> **Activity**: Extract the rows from the line with "Modern Dark Bathroom Design with LED" to the line with "historical AIS data", both included, and copy them word for word without the pictures.

Records from a collection:
'''

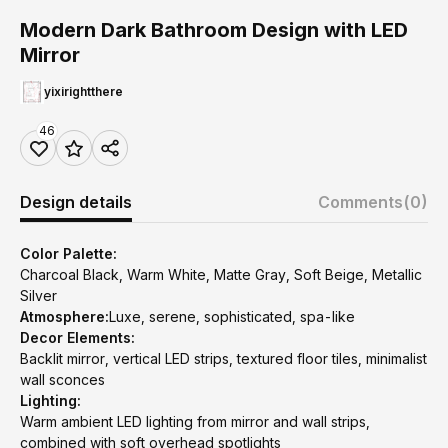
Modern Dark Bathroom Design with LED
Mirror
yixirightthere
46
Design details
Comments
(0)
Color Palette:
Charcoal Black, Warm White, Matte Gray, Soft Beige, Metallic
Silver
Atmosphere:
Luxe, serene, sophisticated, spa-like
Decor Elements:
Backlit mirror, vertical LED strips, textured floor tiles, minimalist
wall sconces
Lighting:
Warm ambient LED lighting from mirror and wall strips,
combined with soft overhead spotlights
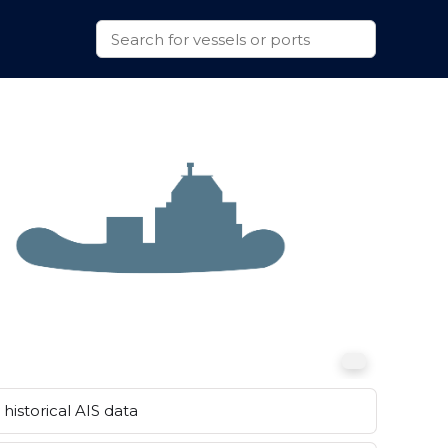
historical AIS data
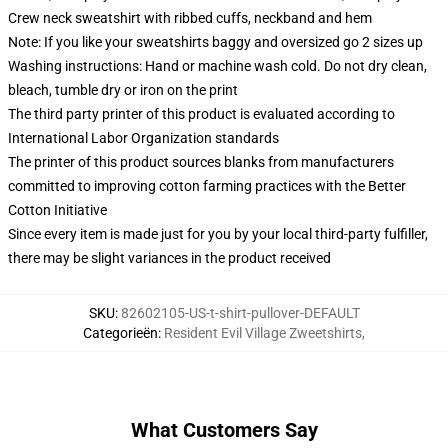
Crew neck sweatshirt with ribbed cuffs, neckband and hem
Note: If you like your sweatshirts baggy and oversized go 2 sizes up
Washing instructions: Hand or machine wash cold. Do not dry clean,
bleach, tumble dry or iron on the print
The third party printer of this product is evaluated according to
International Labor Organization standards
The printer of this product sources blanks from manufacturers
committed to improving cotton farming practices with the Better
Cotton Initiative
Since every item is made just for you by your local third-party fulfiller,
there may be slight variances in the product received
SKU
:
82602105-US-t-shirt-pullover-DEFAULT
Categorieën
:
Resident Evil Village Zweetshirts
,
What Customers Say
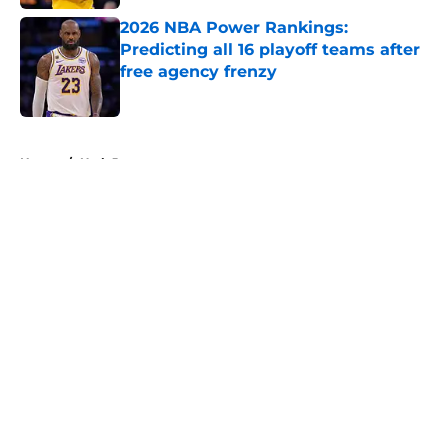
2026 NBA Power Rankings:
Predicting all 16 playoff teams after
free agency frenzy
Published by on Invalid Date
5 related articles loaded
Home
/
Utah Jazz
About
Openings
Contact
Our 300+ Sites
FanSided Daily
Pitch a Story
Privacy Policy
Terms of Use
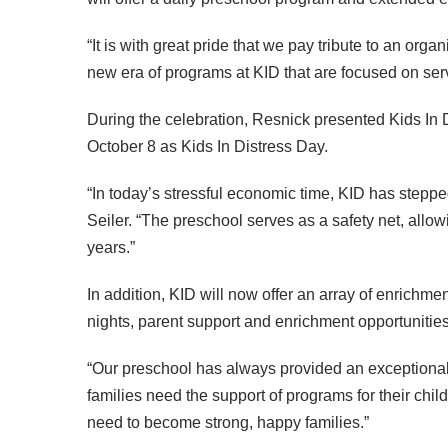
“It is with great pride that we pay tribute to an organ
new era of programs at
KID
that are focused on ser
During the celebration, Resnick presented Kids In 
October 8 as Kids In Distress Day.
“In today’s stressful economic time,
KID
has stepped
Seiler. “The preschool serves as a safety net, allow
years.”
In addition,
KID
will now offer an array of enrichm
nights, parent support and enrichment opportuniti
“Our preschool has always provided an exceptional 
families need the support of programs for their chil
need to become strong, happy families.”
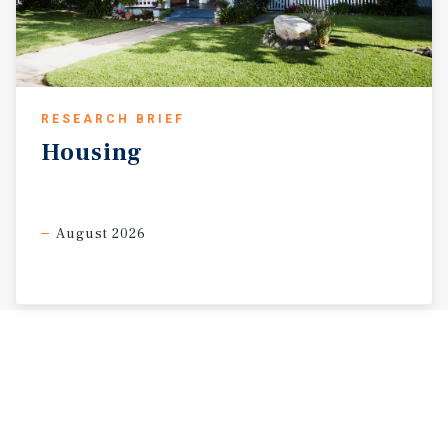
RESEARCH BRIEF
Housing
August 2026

'''
'''

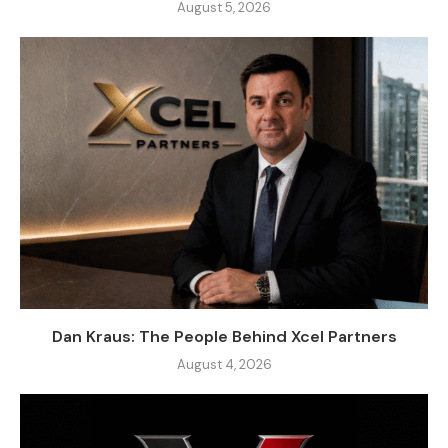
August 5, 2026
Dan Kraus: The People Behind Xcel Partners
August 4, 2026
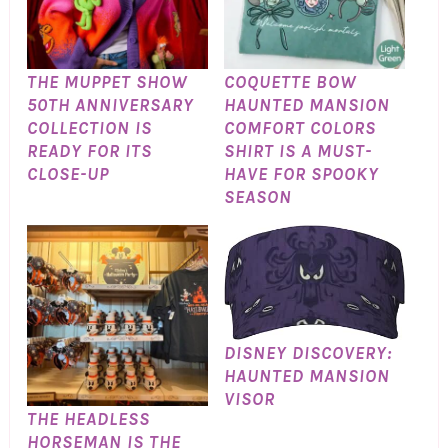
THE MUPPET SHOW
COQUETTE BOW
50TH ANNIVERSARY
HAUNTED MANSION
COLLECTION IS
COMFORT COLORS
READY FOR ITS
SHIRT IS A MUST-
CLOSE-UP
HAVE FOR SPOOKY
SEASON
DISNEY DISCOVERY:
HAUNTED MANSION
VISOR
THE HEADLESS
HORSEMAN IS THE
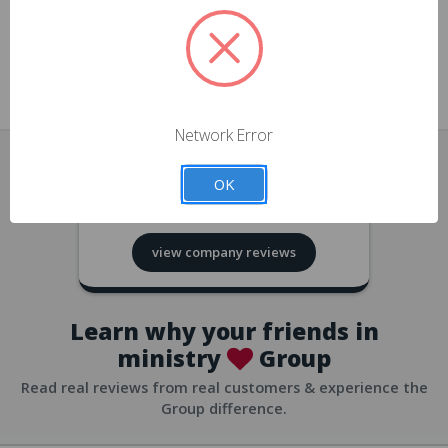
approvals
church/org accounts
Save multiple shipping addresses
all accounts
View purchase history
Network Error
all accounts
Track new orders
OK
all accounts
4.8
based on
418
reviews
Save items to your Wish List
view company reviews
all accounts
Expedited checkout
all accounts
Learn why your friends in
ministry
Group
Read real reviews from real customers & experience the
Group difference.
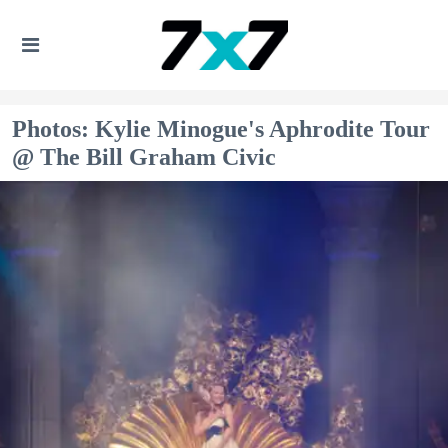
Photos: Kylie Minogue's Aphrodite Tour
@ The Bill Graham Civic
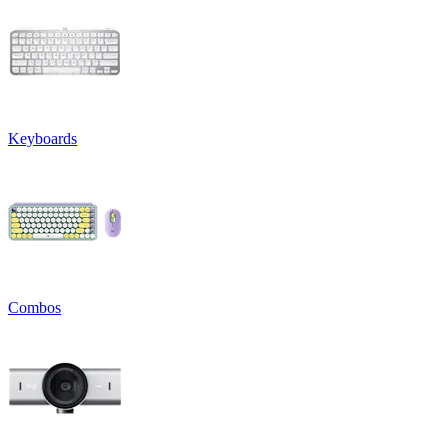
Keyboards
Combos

'''

> **Exercise answer**:
Modern Dark Bathroom Design with LED
Mirror
yixirightthere
46
Design details
Comments
(0)
Color Palette:
Charcoal Black, Warm White, Matte Gray, Soft Beige, Metallic
Silver
Atmosphere:
Luxe, serene, sophisticated, spa-like
Decor Elements:
Backlit mirror, vertical LED strips, textured floor tiles, minimalist
wall sconces
Lighting:
Warm ambient LED lighting from mirror and wall strips,
combined with soft overhead spotlights
historical AIS data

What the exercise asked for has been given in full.